Hawai`i has already had one accident with a demonstration irradiator facility in pace at Fort Armstrong on O`ahu from 1967 to 1980. In early 1967, a shipment of cobalt-60 “pencils” corroded through their stainless-steel casing, releasing radioactive materials into the shipping cask. As described in the 1987 EIS for the Hilo irradiation facility, “about 9 curies of cobalt-60 escaped from the shipping casks into the storage pool water and was detected. When the contaminated cask and its load of pencils were lifted back out of the pool and through the roof of the building, a small amount of cobalt dribbled onto the roof. Rain later washed it off the roof and onto a section of lawn. The contaminated soil was immediately placed into 55-gallon drums and shipped to the mainland for disposal. Thirteen years later, the irradiator was decommissioned and a small amount of residual radioactivity posing no significant radiation hazard was found.”
Dubious Benefits
Proponents of irradiation say it would reduce the need for pesticides. Environment Hawai`i could find no study comparing the pesticide applications onto non-irradiated produce to those of irradiated produce. Since irradiation, at best, can only preserve produce in its harvested state, growers will still need to ensure their produce matures to the point it is marketable — and, to the extent that this involves application of pesticides, there would seem to be no association between irradiation and declining pesticide use. In fact, in some cases (including papayas), produce intended for irradiation is harvested when it is riper than untreated produce. In such cases, irradiation, by prolonging the growing season, may actually increase the use of pesticides.
Nor will irradiation eliminate the need for refrigeration to preserve treated fruits. Although irradiation, at sufficiently high doses, kills the organisms on fruit at the time of irradiation, it cannot prevent later reinfestation by bacteria and insects. If fruit needed refrigeration for extended shelf life in its untreated form, it probably needs refrigeration after irradiation as well.

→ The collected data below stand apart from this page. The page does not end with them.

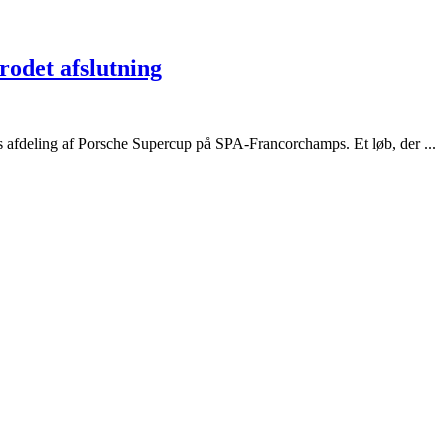
rodet afslutning
ns afdeling af Porsche Supercup på SPA-Francorchamps. Et løb, der ...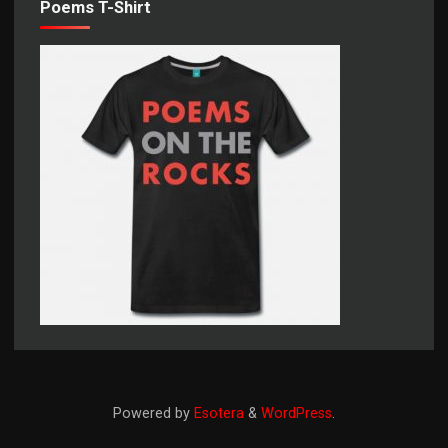
Poems T-Shirt
Powered by
Esotera
&
WordPress
.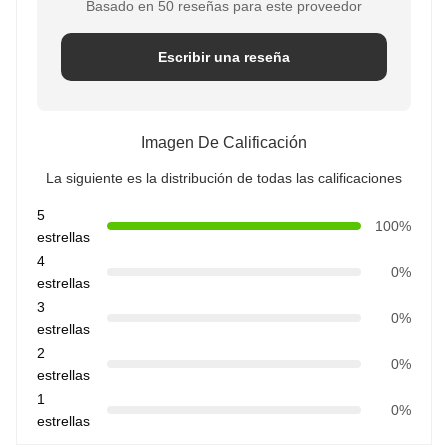
Basado en 50 reseñas para este proveedor
Escribir una reseña
Imagen De Calificación
La siguiente es la distribución de todas las calificaciones
5
100%
estrellas
4
0%
estrellas
3
0%
estrellas
2
0%
estrellas
1
0%
estrellas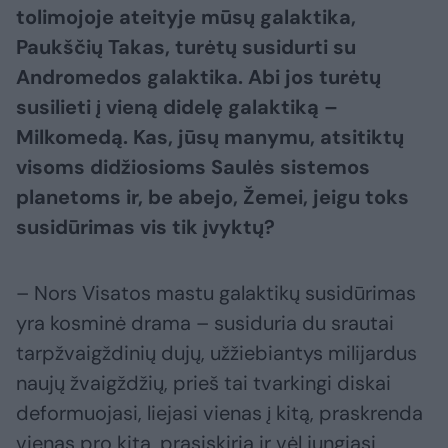
tolimojoje ateityje mūsų galaktika,
Paukščių Takas, turėtų susidurti su
Andromedos galaktika. Abi jos turėtų
susilieti į vieną didelę galaktiką –
Milkomedą. Kas, jūsų manymu, atsitiktų
visoms didžiosioms Saulės sistemos
planetoms ir, be abejo, Žemei, jeigu toks
susidūrimas vis tik įvyktų?
– Nors Visatos mastu galaktikų susidūrimas
yra kosminė drama – susiduria du srautai
tarpžvaigždinių dujų, užžiebiantys milijardus
naujų žvaigždžių, prieš tai tvarkingi diskai
deformuojasi, liejasi vienas į kitą, praskrenda
vienas pro kitą, prasiskiria ir vėl jungiasi,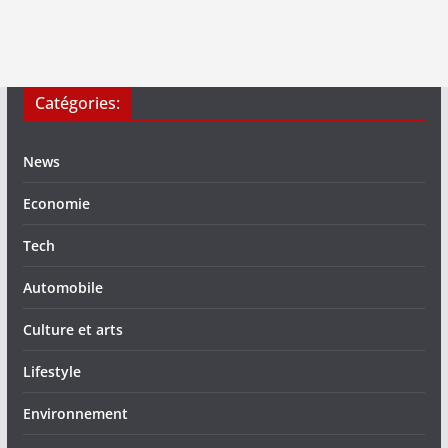
Catégories:
News
Economie
Tech
Automobile
Culture et arts
Lifestyle
Environnement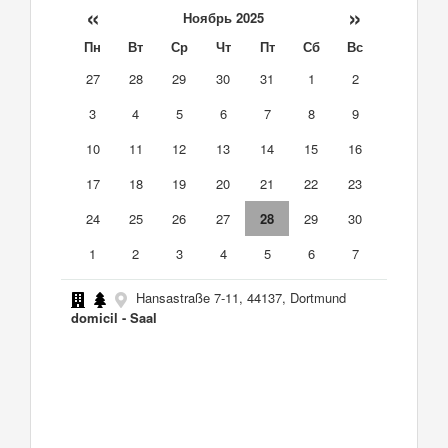
«
»
Ноябрь 2025
Пн
Вт
Ср
Чт
Пт
Сб
Вс
27
28
29
30
31
1
2
3
4
5
6
7
8
9
10
11
12
13
14
15
16
17
18
19
20
21
22
23
24
25
26
27
28
29
30
1
2
3
4
5
6
7
Hansastraße 7-11, 44137, Dortmund
domicil - Saal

As reported by scientists who investigated the shelf-life of 20 different commodities, “irradiation holds little promise for perishable commodities… Occasionally, irradiation is suggested as a promising substitute for refrigeration. This hope should be dispelled with respect to controlling rot or senescence in fruits and vegetables.”2
Another claim of proponents is that irradiated fruit survives the rigors of shipment to market better than non-treated fruit. The same scientists who investigated the shelf-life of treated and untreated commodities found that, “without exception in all commodities studied, irradiation increased susceptibility to transit injury… In actual and simulated transit, mechanical injury of all these fruits was intolerably high in irradiated specimens.”
1. The standard unit of measuring radiation dosage per kilogram of material processed is the Gray, abbreviated as GY. One Gray equals 100 rads. The 1987 EIS states that the “total radiation dosage given the fruit would not exceed 1000 GY,” a dose equivalent, in other words, to one million rads. A kiloGray is equal to the amount of heat energy needed to raise the temperature of a liter of water by .24 degrees Celsius.
2. E.C. Maxie, N.F. Sommer, and F.G. Mitchell, “Infeasibility of Irradiation Fresh Fruits and Vegetables,” Horticultural Science, 1971 (Vol. 6), page 202.